◆ **What is needed**: Exactly reproduce all the records, keeping pictures out of the copy.

*** Dataset records Section Begins ***

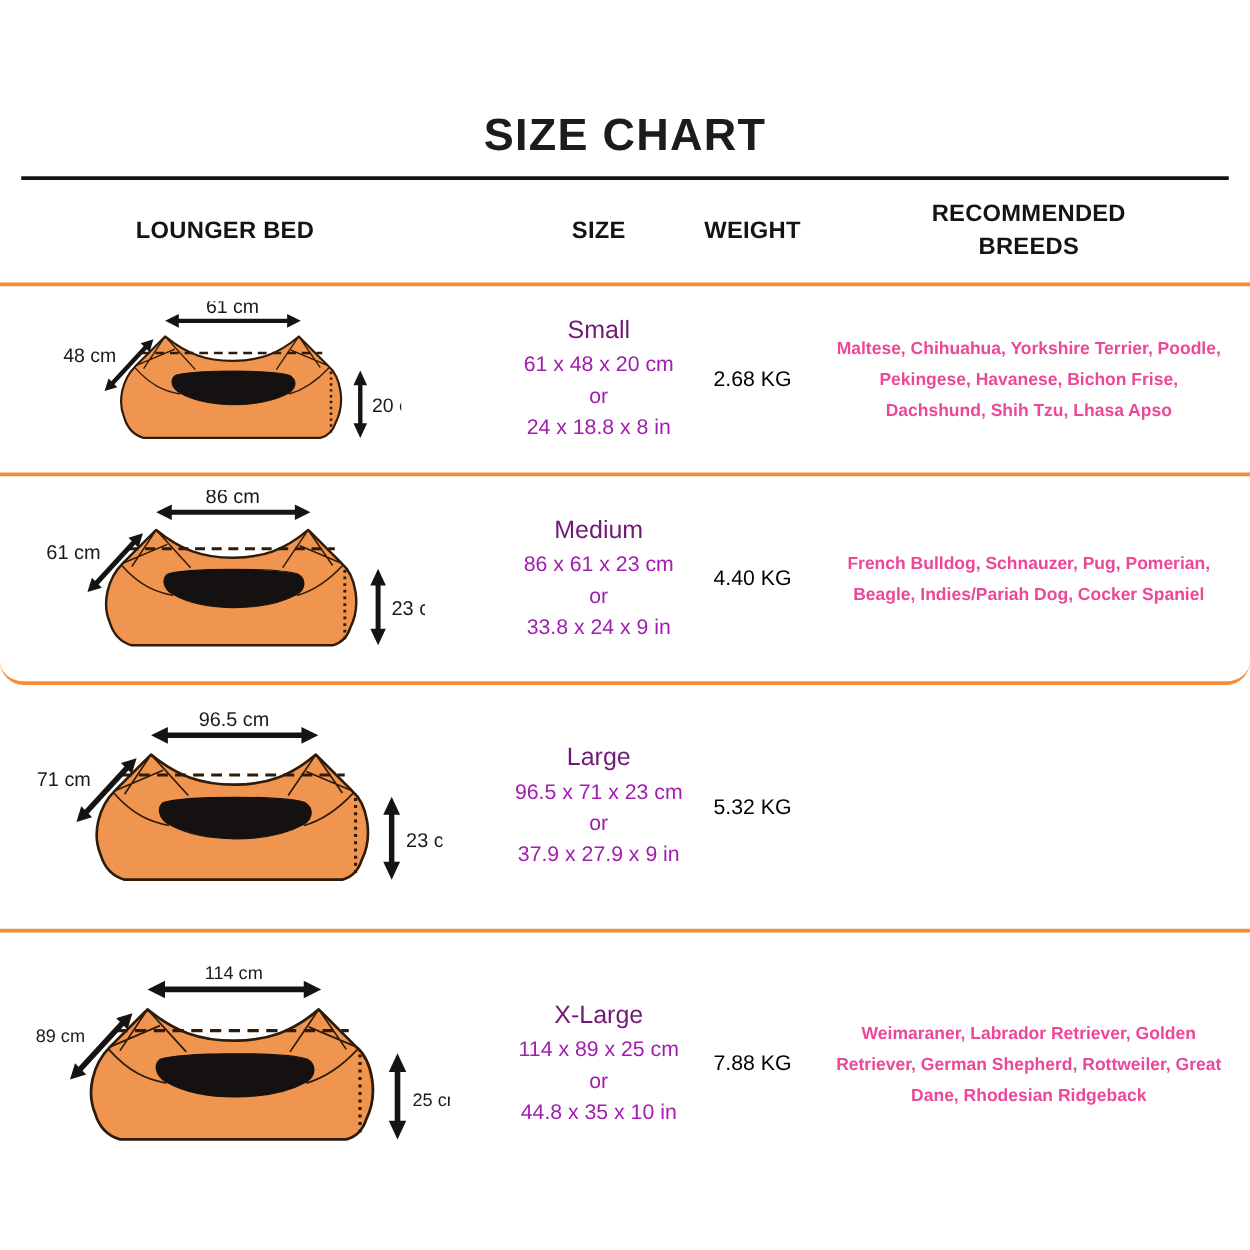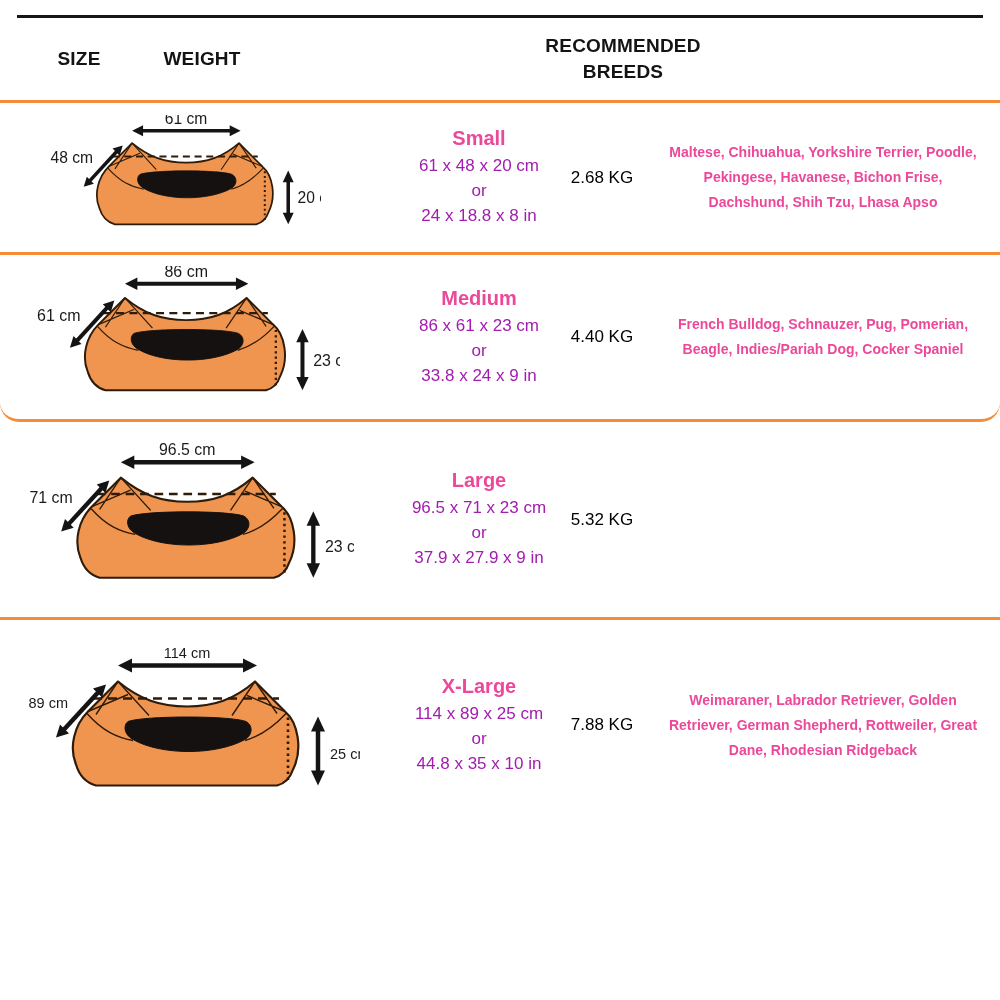--- a/index.html
+++ b/index.html
@@ -21,21 +21,21 @@
 
   .col-bed    { width:400px; display:flex; justify-content:center; align-items:center; padding-right:40px; }
   .col-size   { width:158px; text-align:center; }
   .col-weight { width:88px;  text-align:center; font-size:17px; font-weight:500; color:#000000; }
   .col-breeds { flex:1; padding:0 16px; text-align:center; }
 
   .hdr { font-size:19px; font-weight:700; color:#141414; letter-spacing:.2px; }
   .header-row .col-bed { padding-right:40px; }
   .hdr-breeds-inner { width:185px; margin:0 auto; line-height:1.35; }
 
-  .size-name { font-size:20px; font-weight:700; margin-bottom:3px; color:#ec4899; }
+  .size-name { font-size:20px; font-weight:400; margin-bottom:3px; color:#701a75; }
   .dims { font-size:17px; line-height:25px; color:#a21caf; }
 
   .breeds-text { font-size:14px; font-weight:700; line-height:25px; color:#ec4899; }
 
   
   .bed-body { fill:var(--bed-fill,#F0954F); stroke:var(--bed-outline,#2E1B09);
               stroke-width:2.2; stroke-linejoin:round; }
   .seam { fill:none; stroke:var(--bed-outline,#2E1B09); stroke-width:1.4; }
   .dash { stroke-dasharray:9 6; stroke-width:2.6; }
   .dots { stroke-dasharray:2.5 3.5; stroke-width:2.6; }
@@ -44,23 +44,25 @@
   .arrow polygon { fill:#141414; }
   .bedlabel { fill:#1b1b1b; font-family:"Liberation Sans", sans-serif; font-weight:500; }
   .r0 .bedlabel { font-size:20px; } .r1 .bedlabel { font-size:18px; }
   .r2 .bedlabel { font-size:16.5px; } .r3 .bedlabel { font-size:14.5px; }
 </style>
 </head>
 <body>
 
 <div class="page">
 
+  <h1 class="title">SIZE CHART</h1>
   <div class="title-rule"></div>
 
   <div class="header-row">
+    <div class="col-bed hdr">LOUNGER BED</div>
     <div class="col-size hdr">SIZE</div>
     <div class="col-weight hdr">WEIGHT</div>
     <div class="col-breeds hdr">
       <div class="hdr-breeds-inner">RECOMMENDED BREEDS</div>
     </div>
   </div>
 
   <div class="row r0">
     <div class="col-bed">
       <svg width="281" height="125" viewBox="0 0 360 160">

*** Dataset records Section Ends ***

◆ **Written solution**:
--- a/index.html
+++ b/index.html
@@ -21,21 +21,21 @@
 
   .col-bed    { width:400px; display:flex; justify-content:center; align-items:center; padding-right:40px; }
   .col-size   { width:158px; text-align:center; }
   .col-weight { width:88px;  text-align:center; font-size:17px; font-weight:500; color:#000000; }
   .col-breeds { flex:1; padding:0 16px; text-align:center; }
 
   .hdr { font-size:19px; font-weight:700; color:#141414; letter-spacing:.2px; }
   .header-row .col-bed { padding-right:40px; }
   .hdr-breeds-inner { width:185px; margin:0 auto; line-height:1.35; }
 
-  .size-name { font-size:20px; font-weight:700; margin-bottom:3px; color:#ec4899; }
+  .size-name { font-size:20px; font-weight:400; margin-bottom:3px; color:#701a75; }
   .dims { font-size:17px; line-height:25px; color:#a21caf; }
 
   .breeds-text { font-size:14px; font-weight:700; line-height:25px; color:#ec4899; }
 
   
   .bed-body { fill:var(--bed-fill,#F0954F); stroke:var(--bed-outline,#2E1B09);
               stroke-width:2.2; stroke-linejoin:round; }
   .seam { fill:none; stroke:var(--bed-outline,#2E1B09); stroke-width:1.4; }
   .dash { stroke-dasharray:9 6; stroke-width:2.6; }
   .dots { stroke-dasharray:2.5 3.5; stroke-width:2.6; }
@@ -44,23 +44,25 @@
   .arrow polygon { fill:#141414; }
   .bedlabel { fill:#1b1b1b; font-family:"Liberation Sans", sans-serif; font-weight:500; }
   .r0 .bedlabel { font-size:20px; } .r1 .bedlabel { font-size:18px; }
   .r2 .bedlabel { font-size:16.5px; } .r3 .bedlabel { font-size:14.5px; }
 </style>
 </head>
 <body>
 
 <div class="page">
 
+  <h1 class="title">SIZE CHART</h1>
   <div class="title-rule"></div>
 
   <div class="header-row">
+    <div class="col-bed hdr">LOUNGER BED</div>
     <div class="col-size hdr">SIZE</div>
     <div class="col-weight hdr">WEIGHT</div>
     <div class="col-breeds hdr">
       <div class="hdr-breeds-inner">RECOMMENDED BREEDS</div>
     </div>
   </div>
 
   <div class="row r0">
     <div class="col-bed">
       <svg width="281" height="125" viewBox="0 0 360 160">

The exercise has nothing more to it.